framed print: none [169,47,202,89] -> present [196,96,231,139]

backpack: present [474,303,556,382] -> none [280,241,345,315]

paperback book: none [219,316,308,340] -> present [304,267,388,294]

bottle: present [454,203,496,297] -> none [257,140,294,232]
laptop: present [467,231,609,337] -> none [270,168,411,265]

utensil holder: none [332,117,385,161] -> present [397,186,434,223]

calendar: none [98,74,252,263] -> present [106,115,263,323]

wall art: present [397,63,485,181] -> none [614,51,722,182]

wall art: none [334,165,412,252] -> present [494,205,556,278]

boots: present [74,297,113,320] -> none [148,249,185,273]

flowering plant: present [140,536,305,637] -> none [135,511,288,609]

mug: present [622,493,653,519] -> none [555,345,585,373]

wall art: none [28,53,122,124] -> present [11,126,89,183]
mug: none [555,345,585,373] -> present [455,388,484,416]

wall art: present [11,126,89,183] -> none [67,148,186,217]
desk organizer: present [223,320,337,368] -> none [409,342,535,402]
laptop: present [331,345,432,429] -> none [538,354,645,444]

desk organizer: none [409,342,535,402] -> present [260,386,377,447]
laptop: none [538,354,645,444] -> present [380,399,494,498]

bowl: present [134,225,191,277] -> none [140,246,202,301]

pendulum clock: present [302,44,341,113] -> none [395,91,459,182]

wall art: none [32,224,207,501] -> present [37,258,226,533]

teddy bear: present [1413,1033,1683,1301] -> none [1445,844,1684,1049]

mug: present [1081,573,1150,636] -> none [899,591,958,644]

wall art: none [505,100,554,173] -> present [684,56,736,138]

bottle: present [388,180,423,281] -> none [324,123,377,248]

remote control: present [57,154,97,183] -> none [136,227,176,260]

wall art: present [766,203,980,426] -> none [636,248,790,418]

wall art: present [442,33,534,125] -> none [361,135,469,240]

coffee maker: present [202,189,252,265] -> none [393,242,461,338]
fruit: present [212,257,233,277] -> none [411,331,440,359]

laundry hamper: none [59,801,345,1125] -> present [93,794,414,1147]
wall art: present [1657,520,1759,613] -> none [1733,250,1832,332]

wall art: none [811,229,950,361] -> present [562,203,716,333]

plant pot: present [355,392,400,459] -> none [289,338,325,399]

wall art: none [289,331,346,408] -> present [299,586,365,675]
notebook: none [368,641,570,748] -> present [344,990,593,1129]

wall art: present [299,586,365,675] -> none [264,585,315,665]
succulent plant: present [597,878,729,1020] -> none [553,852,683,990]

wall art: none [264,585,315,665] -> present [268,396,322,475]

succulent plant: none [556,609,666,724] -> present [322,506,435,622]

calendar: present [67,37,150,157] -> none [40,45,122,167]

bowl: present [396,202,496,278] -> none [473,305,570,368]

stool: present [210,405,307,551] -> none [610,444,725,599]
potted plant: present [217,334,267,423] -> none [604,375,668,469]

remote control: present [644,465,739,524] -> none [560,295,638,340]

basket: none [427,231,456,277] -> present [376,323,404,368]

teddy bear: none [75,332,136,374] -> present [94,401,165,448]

- - - - - - -

The task → Take the lines above from the one containing "calendar: none [98,74,252,263]" down to the one containing "remote control: present [57,154,97,183]", and transcribe them exactly, both ends included.

Task response →
calendar: none [98,74,252,263] -> present [106,115,263,323]

wall art: present [397,63,485,181] -> none [614,51,722,182]

wall art: none [334,165,412,252] -> present [494,205,556,278]

boots: present [74,297,113,320] -> none [148,249,185,273]

flowering plant: present [140,536,305,637] -> none [135,511,288,609]

mug: present [622,493,653,519] -> none [555,345,585,373]

wall art: none [28,53,122,124] -> present [11,126,89,183]
mug: none [555,345,585,373] -> present [455,388,484,416]

wall art: present [11,126,89,183] -> none [67,148,186,217]
desk organizer: present [223,320,337,368] -> none [409,342,535,402]
laptop: present [331,345,432,429] -> none [538,354,645,444]

desk organizer: none [409,342,535,402] -> present [260,386,377,447]
laptop: none [538,354,645,444] -> present [380,399,494,498]

bowl: present [134,225,191,277] -> none [140,246,202,301]

pendulum clock: present [302,44,341,113] -> none [395,91,459,182]

wall art: none [32,224,207,501] -> present [37,258,226,533]

teddy bear: present [1413,1033,1683,1301] -> none [1445,844,1684,1049]

mug: present [1081,573,1150,636] -> none [899,591,958,644]

wall art: none [505,100,554,173] -> present [684,56,736,138]

bottle: present [388,180,423,281] -> none [324,123,377,248]

remote control: present [57,154,97,183] -> none [136,227,176,260]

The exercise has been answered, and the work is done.